MATERIAL PROVIDED:
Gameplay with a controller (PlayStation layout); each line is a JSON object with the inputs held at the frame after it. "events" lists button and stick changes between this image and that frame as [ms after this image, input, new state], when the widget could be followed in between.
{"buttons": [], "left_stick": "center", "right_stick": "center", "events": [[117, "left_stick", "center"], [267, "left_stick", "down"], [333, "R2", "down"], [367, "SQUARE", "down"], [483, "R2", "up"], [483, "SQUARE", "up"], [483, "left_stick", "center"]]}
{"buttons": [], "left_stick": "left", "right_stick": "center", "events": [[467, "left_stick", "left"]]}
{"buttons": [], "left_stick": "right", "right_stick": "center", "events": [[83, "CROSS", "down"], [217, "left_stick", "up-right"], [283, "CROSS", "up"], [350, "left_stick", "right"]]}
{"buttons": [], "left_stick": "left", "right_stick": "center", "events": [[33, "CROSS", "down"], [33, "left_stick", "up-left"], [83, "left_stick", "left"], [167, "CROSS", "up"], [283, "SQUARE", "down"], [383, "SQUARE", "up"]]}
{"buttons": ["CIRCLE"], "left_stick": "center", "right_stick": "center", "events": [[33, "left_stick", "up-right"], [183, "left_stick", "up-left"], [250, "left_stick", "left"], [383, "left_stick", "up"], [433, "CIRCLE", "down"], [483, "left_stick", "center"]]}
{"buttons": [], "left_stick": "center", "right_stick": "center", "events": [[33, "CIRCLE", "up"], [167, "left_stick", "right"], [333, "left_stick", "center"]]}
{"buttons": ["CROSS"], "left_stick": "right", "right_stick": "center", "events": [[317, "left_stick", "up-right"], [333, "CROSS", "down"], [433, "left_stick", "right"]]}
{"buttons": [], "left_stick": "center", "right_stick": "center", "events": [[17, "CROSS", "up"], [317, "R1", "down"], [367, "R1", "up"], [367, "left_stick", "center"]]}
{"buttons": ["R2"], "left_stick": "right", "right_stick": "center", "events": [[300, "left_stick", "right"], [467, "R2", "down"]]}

REQUIREMENT: Your task is to reproduce all of the records exactly.

TASK OUTPUT:
Gameplay with a controller (PlayStation layout); each line is a JSON object with the inputs held at the frame after it. "events" lists button and stick changes between this image and that frame as [ms after this image, input, new state], when the widget could be followed in between.
{"buttons": [], "left_stick": "center", "right_stick": "center", "events": [[117, "left_stick", "center"], [267, "left_stick", "down"], [333, "R2", "down"], [367, "SQUARE", "down"], [483, "R2", "up"], [483, "SQUARE", "up"], [483, "left_stick", "center"]]}
{"buttons": [], "left_stick": "left", "right_stick": "center", "events": [[467, "left_stick", "left"]]}
{"buttons": [], "left_stick": "right", "right_stick": "center", "events": [[83, "CROSS", "down"], [217, "left_stick", "up-right"], [283, "CROSS", "up"], [350, "left_stick", "right"]]}
{"buttons": [], "left_stick": "left", "right_stick": "center", "events": [[33, "CROSS", "down"], [33, "left_stick", "up-left"], [83, "left_stick", "left"], [167, "CROSS", "up"], [283, "SQUARE", "down"], [383, "SQUARE", "up"]]}
{"buttons": ["CIRCLE"], "left_stick": "center", "right_stick": "center", "events": [[33, "left_stick", "up-right"], [183, "left_stick", "up-left"], [250, "left_stick", "left"], [383, "left_stick", "up"], [433, "CIRCLE", "down"], [483, "left_stick", "center"]]}
{"buttons": [], "left_stick": "center", "right_stick": "center", "events": [[33, "CIRCLE", "up"], [167, "left_stick", "right"], [333, "left_stick", "center"]]}
{"buttons": ["CROSS"], "left_stick": "right", "right_stick": "center", "events": [[317, "left_stick", "up-right"], [333, "CROSS", "down"], [433, "left_stick", "right"]]}
{"buttons": [], "left_stick": "center", "right_stick": "center", "events": [[17, "CROSS", "up"], [317, "R1", "down"], [367, "R1", "up"], [367, "left_stick", "center"]]}
{"buttons": ["R2"], "left_stick": "right", "right_stick": "center", "events": [[300, "left_stick", "right"], [467, "R2", "down"]]}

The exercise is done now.